Having a clear message that enables you to easily articulate value and business needs to grow your business in key markets is vital. The more you can demonstrate scale and value – the more interest and opportunities you will get from governments and regional FDI bodies.
- Pitch Decks: Always ensure you have a concise and updated one to hand. Practice and refine your elevator pitch on a regular basis.
- Brand Values: Make sure your brand values align in the country you are pitching to.
- In-country corporates: Do not under-estimate the value of innovation to add into a large corporate who already has presence on the ground in a key territory.
- Accelerators: Seek out regional accelerator programmes which can enable a low-cost and speedy go to market routing.
- Incubators: A option in setting up quickly in a region with access to business and government networks.
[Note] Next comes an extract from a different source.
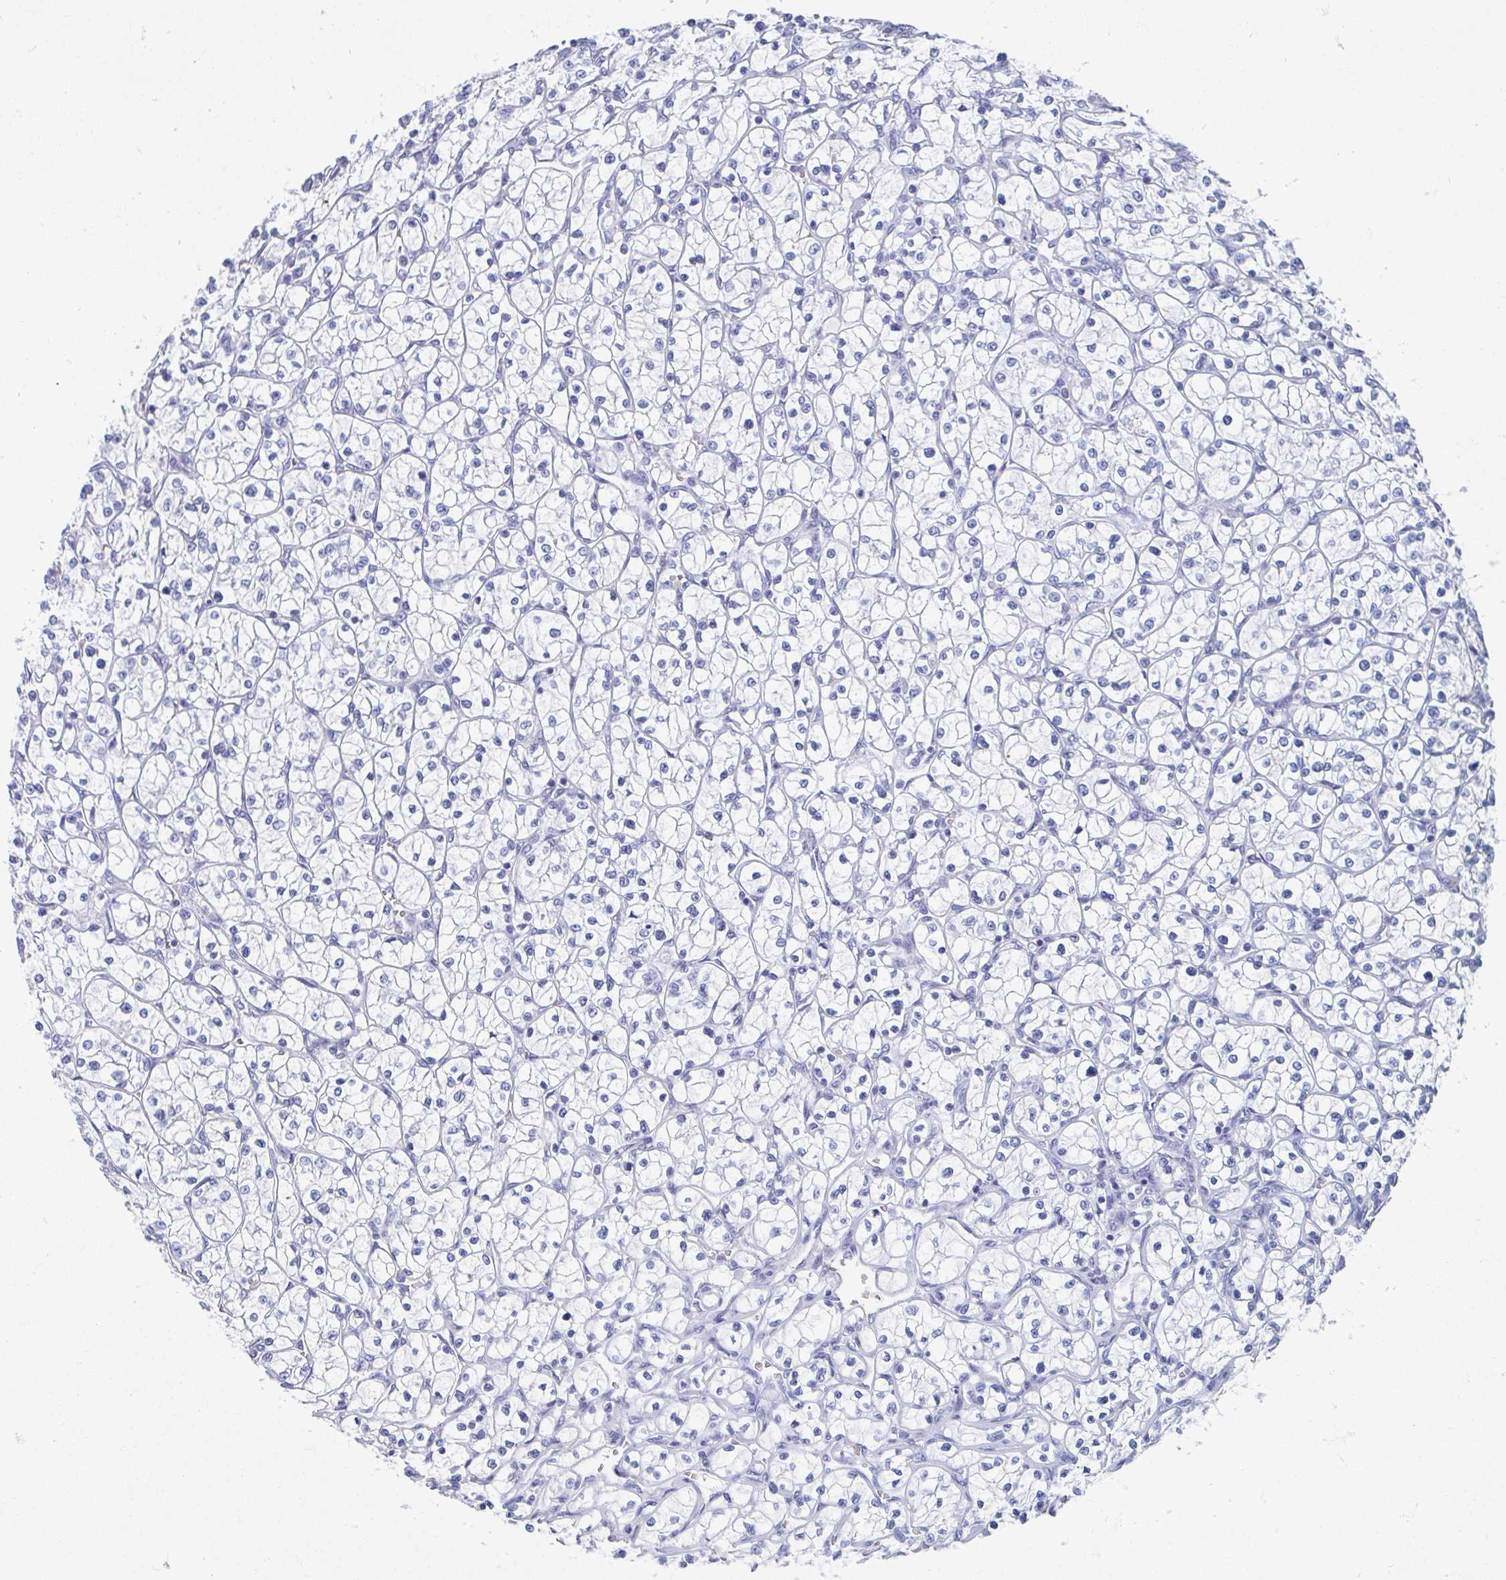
{"staining": {"intensity": "negative", "quantity": "none", "location": "none"}, "tissue": "renal cancer", "cell_type": "Tumor cells", "image_type": "cancer", "snomed": [{"axis": "morphology", "description": "Adenocarcinoma, NOS"}, {"axis": "topography", "description": "Kidney"}], "caption": "DAB (3,3'-diaminobenzidine) immunohistochemical staining of human renal cancer reveals no significant positivity in tumor cells.", "gene": "HDGFL1", "patient": {"sex": "female", "age": 64}}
- Economic Development Agencies: Their sole focus is in encouraging FDI. Do not underestimate the value in your business of having the ability to land and expand into a region and how that is seen as valuable that region in terms of job creation, payment of taxes etc. As not for profit organisations with amazing access to local government, business, and education bodies they take a longer term / more holistic view on expansion, and offer a suite of grants, accelerator programmes, incentives, and free market research too.
- Trade Bodies: By sector or by region or country, these bodies exist to support and encourage trade and have great networks for connections and market research.
- Government Support: Provide both expertise with your own country and access into other countries. ITA trade networks in the UK. FCO across the world. Trade Missions and other support touch points should be considered / used. Foreign governments – like EDOs will also provide a suite of FDI opportunities for the right companies.
- Membership Bodies: Chambers of Commerce for instance operate locally and globally and have great network access and endorsements.